## Task to complete
Only lines that contain the word "tempo" are to be returned from the data below.

◆ ◆ ◆ ◆

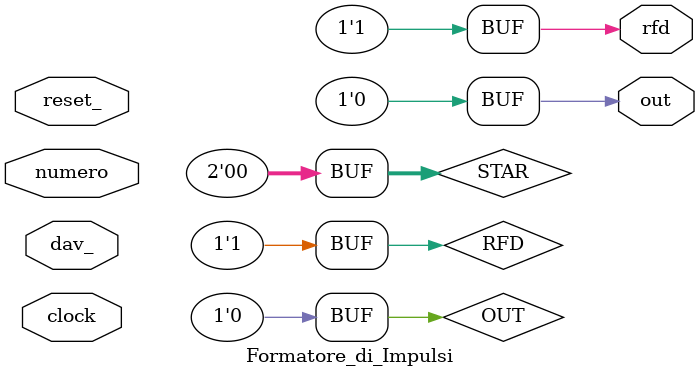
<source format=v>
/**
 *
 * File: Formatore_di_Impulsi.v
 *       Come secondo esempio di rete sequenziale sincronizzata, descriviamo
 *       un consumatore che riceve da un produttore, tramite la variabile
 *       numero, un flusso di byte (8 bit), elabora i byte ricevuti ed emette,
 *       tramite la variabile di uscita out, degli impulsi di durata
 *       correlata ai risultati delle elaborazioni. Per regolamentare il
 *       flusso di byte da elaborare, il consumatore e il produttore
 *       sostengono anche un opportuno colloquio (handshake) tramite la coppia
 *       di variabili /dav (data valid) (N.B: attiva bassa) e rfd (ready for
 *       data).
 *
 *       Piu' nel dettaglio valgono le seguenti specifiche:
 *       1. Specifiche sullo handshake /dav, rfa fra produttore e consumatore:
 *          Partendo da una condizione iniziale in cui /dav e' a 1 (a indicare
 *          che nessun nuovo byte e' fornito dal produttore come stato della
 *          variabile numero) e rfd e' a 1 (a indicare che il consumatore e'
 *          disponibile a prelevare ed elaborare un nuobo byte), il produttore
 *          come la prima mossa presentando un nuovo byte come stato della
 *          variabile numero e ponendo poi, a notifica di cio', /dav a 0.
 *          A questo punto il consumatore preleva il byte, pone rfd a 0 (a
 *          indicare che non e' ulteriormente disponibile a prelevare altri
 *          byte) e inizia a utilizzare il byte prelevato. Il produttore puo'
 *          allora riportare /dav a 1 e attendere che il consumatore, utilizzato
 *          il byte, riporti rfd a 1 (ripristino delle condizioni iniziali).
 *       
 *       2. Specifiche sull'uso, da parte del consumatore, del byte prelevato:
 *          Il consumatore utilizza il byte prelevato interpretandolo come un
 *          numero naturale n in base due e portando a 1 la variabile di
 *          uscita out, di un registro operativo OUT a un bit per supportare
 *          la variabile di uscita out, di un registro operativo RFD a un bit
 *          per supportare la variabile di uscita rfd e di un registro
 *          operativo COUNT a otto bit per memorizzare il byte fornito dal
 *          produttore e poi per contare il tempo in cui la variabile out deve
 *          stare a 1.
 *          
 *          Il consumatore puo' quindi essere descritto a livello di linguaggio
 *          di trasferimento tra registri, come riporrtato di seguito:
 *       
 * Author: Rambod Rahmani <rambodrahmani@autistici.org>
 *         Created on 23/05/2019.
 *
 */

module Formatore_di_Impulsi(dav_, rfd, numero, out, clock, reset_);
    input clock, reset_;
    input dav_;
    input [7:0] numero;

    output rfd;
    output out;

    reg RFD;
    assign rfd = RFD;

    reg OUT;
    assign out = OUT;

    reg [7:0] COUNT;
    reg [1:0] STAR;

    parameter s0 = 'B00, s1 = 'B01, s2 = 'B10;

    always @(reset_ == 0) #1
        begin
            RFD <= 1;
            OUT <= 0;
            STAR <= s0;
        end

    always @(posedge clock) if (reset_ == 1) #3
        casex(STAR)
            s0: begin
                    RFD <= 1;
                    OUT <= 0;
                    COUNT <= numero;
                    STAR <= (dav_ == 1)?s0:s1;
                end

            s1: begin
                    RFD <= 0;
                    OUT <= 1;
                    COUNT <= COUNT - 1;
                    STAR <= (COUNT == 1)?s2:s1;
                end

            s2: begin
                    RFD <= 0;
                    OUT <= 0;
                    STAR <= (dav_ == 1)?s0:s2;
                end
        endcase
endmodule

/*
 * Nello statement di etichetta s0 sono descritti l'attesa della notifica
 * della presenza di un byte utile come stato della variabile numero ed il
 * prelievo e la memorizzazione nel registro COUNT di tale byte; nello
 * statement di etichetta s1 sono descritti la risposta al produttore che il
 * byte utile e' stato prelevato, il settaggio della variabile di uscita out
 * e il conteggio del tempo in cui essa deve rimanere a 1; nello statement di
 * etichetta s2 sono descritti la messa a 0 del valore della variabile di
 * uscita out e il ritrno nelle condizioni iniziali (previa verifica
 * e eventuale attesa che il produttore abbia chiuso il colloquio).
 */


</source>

◆ ◆ ◆ ◆

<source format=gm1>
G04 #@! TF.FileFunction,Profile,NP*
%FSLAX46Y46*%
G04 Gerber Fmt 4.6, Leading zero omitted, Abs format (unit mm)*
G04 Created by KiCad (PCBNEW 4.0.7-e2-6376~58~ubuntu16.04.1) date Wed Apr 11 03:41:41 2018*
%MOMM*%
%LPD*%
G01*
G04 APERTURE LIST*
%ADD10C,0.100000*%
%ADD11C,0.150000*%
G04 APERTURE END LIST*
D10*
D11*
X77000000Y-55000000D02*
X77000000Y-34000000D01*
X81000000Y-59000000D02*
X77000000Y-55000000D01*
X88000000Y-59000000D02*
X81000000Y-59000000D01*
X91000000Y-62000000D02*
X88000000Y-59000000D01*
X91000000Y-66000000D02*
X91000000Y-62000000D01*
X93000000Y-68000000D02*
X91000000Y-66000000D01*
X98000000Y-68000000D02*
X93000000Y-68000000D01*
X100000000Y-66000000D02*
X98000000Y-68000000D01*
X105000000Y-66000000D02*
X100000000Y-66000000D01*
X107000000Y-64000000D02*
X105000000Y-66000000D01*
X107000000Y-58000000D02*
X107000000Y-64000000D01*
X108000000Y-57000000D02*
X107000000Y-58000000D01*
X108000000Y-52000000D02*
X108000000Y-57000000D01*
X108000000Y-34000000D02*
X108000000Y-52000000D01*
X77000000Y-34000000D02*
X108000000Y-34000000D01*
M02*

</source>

◆ ◆ ◆ ◆

## Reply
 *          produttore e poi per contare il tempo in cui la variabile out deve
 * e il conteggio del tempo in cui essa deve rimanere a 1; nello statement di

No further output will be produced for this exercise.